Pretty much the same way you got started...


----------



## stationmaster (Dec 7, 2008)

I was 6 years old and Dad set up a train layout in an unused upstairs bedroom . There was also a train club in Marion the was lcoated in an abandoned C&O depot.

Bob


----------



## tankist (Jun 11, 2009)

was 5 when grandpa bought me my set. i still remmeber this day like it was yesterday. I had some European C-C diesel (still can't find it in loco list...) and 5 long passenger cars. i assume i was modeling Deutsche Reichsbahn as everything written on cars was in german.

BTW, looking at track i have today i can say that although the PIKO (then government owned east german company ) did not look super realistic its track snapping and unsnapping withstood 6 years of regular layout building and tearing apart as there was no way i could have permanent one. with todays stuff i sure would have gone through many many bent and lost rail couplers and perhaps bent rail.


----------



## tworail (Apr 13, 2006)

I got a decent HO scale set for Christmas when I was about 8 or so. To sweeten the deal, I got chicken pox shortly after Christmas so I spent alot of time playing with it.

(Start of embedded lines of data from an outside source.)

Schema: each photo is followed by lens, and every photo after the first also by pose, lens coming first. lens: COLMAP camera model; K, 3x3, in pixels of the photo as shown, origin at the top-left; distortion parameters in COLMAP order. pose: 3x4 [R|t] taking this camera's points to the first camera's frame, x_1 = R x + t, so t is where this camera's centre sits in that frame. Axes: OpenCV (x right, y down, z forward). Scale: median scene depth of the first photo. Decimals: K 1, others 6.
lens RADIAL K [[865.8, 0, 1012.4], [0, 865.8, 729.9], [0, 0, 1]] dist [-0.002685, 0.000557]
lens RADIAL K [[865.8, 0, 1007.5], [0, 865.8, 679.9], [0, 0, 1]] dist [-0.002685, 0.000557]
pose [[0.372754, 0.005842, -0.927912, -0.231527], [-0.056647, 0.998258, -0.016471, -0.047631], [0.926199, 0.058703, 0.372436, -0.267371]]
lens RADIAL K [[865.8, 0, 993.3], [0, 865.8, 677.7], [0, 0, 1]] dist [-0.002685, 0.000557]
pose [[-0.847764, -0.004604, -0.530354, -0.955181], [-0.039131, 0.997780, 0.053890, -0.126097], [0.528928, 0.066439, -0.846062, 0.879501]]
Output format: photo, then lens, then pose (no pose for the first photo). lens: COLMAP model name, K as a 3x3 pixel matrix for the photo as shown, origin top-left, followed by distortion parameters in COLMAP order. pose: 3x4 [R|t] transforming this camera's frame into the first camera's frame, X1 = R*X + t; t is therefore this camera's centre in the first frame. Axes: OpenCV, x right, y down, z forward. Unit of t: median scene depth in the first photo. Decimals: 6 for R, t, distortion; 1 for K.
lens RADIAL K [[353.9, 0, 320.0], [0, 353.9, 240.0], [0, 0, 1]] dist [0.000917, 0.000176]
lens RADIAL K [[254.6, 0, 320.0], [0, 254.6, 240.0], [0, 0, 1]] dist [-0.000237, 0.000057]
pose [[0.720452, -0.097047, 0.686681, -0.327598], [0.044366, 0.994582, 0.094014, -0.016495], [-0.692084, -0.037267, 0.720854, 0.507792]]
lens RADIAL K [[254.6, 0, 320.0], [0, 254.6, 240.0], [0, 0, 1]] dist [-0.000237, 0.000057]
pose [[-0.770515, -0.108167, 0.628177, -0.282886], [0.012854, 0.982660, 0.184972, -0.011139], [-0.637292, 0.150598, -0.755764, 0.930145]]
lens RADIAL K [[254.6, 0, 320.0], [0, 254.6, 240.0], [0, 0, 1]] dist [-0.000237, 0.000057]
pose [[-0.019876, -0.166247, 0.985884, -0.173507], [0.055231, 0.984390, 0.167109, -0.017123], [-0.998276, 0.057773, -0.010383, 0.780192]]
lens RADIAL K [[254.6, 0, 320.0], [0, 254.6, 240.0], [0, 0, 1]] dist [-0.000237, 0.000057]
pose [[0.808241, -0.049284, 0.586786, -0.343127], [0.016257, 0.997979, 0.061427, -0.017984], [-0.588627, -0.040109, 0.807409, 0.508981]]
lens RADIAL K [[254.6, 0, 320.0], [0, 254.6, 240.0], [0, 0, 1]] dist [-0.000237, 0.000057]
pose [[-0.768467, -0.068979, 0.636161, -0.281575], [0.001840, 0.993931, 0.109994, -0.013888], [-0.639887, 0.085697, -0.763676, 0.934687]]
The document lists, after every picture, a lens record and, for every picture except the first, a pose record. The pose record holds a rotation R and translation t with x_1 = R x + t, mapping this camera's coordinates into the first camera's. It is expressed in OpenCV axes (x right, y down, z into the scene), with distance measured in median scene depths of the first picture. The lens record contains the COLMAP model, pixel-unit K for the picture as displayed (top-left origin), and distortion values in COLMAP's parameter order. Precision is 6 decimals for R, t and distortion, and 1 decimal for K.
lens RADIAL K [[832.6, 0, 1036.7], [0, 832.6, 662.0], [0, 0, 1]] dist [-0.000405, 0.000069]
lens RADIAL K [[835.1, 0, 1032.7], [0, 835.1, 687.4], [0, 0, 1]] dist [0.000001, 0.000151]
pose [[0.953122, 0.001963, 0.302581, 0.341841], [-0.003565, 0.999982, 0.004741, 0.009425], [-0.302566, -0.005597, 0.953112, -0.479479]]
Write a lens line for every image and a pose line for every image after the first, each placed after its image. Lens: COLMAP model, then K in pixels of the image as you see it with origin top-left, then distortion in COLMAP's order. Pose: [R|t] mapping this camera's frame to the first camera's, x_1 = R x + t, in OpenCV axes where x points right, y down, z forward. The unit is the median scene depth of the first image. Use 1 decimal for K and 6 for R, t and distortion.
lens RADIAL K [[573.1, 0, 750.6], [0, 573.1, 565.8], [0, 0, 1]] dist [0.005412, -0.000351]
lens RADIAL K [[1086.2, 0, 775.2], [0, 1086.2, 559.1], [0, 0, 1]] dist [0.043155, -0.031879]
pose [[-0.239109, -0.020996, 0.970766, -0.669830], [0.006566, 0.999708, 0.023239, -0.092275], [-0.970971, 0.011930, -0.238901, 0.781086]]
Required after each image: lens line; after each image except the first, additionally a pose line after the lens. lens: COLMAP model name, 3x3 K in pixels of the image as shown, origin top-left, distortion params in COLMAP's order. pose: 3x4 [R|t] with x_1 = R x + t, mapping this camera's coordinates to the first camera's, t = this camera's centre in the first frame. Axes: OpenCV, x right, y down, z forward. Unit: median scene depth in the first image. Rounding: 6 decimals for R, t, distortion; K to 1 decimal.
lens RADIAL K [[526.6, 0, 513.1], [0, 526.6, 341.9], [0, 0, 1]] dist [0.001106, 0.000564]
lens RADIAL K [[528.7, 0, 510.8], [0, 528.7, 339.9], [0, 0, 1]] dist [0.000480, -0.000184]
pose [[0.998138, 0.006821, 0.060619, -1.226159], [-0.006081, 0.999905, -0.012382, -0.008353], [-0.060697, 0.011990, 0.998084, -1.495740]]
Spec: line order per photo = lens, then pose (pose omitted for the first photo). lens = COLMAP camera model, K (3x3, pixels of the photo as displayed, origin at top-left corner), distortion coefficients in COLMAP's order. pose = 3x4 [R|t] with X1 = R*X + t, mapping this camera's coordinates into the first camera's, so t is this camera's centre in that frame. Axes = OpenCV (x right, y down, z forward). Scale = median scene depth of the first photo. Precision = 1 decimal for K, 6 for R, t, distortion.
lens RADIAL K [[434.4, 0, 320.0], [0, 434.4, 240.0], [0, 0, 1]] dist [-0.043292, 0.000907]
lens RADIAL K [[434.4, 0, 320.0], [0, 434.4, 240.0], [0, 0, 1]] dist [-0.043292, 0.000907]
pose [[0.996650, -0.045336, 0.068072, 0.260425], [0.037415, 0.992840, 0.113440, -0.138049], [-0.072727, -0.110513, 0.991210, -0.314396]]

My dad who had some carpentry skills made a very interesting 4x8 layout. I have pictures but they are film so I need to scan them.


----------



## Southern (Nov 17, 2008)

Same here. Dad made the frame and table top 5 years before I was born. I am the youngest of the four Kidd's. I showed to most interest in it so I am the one that still has it. I just add it up and my train table is 51 years old. It has been reworked at least three times. It is now in it's fifth home. I always wanted train stuff for my birthday and Christmas. I have spent many hours working on it and it still look as if I started yesterday.

John


----------



## glgraphix (Dec 21, 2008)

My dad bought me a O-27 guage set (Marx) when I was like 5yrs old, for Christmas. I got different cars and stuff thru out the years, up until I lost intersted when Middle school/girls rolled around, lol.
My dad always had HO stuff, and I mean TONS of it. But never ran it, it was all for a layout that never materialized, (I blame my mom getting preg. with my Sister, lol). He sold it all when I was about 15yrs old.
Now, I have 2 boys and a daughter to pass it on to. But this time, I am working on the layout now, hehe.
Kevin


----------



## T-Man (May 16, 2008)

I started late. My wife actually bought me my first complete set, the year after we were married. I was collecting only a few years before. My oldest brother got the Lionel Set I was in the slot car era.


----------



## B.C.RAIL (Sep 1, 2008)

A good friend of mine bought me a bachmann train set, about 11 or 12 years ago..
And then he bought another one because I liked the first one..lol
I still have it, though the track is long gone.


----------



## chessie14 (Jun 15, 2009)

Like most it was a family hobby, something my father and I could do together. It was also cheeper than most of the other hobbys out there such as R/C cars and planes and rockets. Not to mention the longevity of the models themselfs. I could never sell or get rid of any of the cars locos or structures that either myself or my father built. History is in miniture as well...


----------



## cidjackaries (Jul 23, 2008)

For me it started when I was 7. When visiting my grandparents my brother and I ordered into their basement so we didn't disturb the older discussions. My grandfather has this really large layout we would play for hours. My 8th birthday I got a train set and played with for the next two years. I got out of the hobby for a while but held onto my trains until I had the income and space to build a new layout. Now I have over 100 cars and the skills to make my own large layout. I plan on posting pics.


----------



## shaygetz (Sep 23, 2007)

Model trains have been around me all my life...I couldn't really put a finger on any one thing that started it. Dad had American Flyer, there were trains in every relative's house and every firehouse at Christmas as well as our own. My first layouts were when I was 8, my first truly scale effort was when I was in 8th and th grade and a part of a model RR club at school. They've always been there through my rock-n-roll doper daze, the military and everything in between.


----------



## Jim C (Jul 7, 2009)

When Santa left me a Lionel set under the tree about 50+ years ago. It was fun restoring that same old #2035 steam locomotive and its cars this past winter.


----------